When I first found a lump, before I even saw my GP, I became a googling fool.  With each progressive test and referral it became a near obsession.  I’m sure I’m not unique in this. In fact, although I never mentioned my nocturnal forays into the darkest reaches of the internet to my doctors, they all said something to the effect of  “don’t spend all your time on the internet” “try to stick with sites that give accurate information” (I was given a pre approved list at this point) and later on.. “don’t listen to well meaning friends who have been through chemo. Their experience won’t necessarily be your’s” (and hasn’t that been the truth?!). But just like when a woman becomes pregnant for the first time and wants to immerse herself in stories of pregnancy, labor and motherhood.. you can’t always filter the information so all  you hear about  are the great experiences, perfect patient/doctor relationships, spouses and family that support without fail and happy endings.  Even while inwardly cringing and wondering at the motives of a person who will share tales of 36 hour labors, nurse Cratchets that took glee in their misery, babies who cried 24 hours a day for 2 years straight.. you still can’t help listening.  And researching. And comparing.  Since my diagnosis, surgery, chemotherapy, and impending radiation I have clocked plenty of google time. I’m not sure why I continue to and what I expect to find today that I didn’t find last Thursday.  
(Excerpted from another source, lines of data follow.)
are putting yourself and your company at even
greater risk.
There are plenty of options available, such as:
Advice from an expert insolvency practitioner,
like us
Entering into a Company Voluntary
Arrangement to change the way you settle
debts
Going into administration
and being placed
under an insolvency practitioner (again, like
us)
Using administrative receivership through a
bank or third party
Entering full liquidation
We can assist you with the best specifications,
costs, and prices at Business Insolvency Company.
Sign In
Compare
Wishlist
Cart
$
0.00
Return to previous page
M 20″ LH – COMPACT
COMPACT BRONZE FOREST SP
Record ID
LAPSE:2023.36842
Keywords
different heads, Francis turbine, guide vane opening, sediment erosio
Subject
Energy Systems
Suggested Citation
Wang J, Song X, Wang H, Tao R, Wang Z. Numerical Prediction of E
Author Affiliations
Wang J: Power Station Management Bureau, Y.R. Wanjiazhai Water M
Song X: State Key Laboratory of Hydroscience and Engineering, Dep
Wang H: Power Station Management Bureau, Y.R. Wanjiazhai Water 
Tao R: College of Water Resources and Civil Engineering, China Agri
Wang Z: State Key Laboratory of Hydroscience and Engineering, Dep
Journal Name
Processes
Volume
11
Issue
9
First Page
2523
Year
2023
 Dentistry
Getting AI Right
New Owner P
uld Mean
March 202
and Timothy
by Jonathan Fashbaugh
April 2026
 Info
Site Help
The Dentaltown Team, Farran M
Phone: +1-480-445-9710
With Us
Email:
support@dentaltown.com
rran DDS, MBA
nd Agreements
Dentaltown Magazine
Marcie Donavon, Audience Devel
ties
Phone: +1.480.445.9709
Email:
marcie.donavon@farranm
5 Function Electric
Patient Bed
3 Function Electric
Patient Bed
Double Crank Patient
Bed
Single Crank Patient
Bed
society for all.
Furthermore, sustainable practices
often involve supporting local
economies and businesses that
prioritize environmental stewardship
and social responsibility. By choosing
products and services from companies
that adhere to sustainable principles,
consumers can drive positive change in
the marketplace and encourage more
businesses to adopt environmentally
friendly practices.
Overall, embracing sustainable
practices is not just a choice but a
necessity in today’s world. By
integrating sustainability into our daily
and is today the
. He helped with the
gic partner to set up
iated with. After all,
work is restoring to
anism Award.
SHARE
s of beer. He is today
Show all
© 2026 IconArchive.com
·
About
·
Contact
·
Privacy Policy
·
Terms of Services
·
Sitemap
This isn’t new behavior for me.  Even before I had access to the internet.   There was a time that I worked as a medical transcriptionist out of my home. I worked for many different disciplines, including cardiology, family medicine, obstetrics, ENT and later psychology and psychiatry.  When I started out I would recognize myself in the patient’s list of symptoms.  The more unusual and obscure the more likely I was to be experiencing the same thing.  I didn’t bother to see a physician regularly during this time.. I had the power to diagnose myself!  I would type along, anxious to get to the diagnostic part of the report and find out exactly what was wrong with me.  Of course nothing was wrong with me and I knew that, but it was easy at times to “go there”.  Compare yourself to someone else based on a handful of similarities.   If have the same diagnosis and treatment plan as another patient and she terribly sick with the chemo, will I be?  If I’m not does that mean the chemo isn’t working? What if it’s the wrong dose?   If someone with my exact diagnosis who did the same treatment has a recurrence 3 years down the road, is that my future?  Why is my hair coming back while still on chemo while someone else’s has made no appearance 3 months after stopping? I’m sure that means mine is going to fall out again, right?  

It’s honestly crazy making, but on the other hand, comforting in some way or we wouldn’t do it.  Btw.. I stopped trying to diagnose myself about the time I switched from medical to psychiatry.  Now I only diagnose friends and family.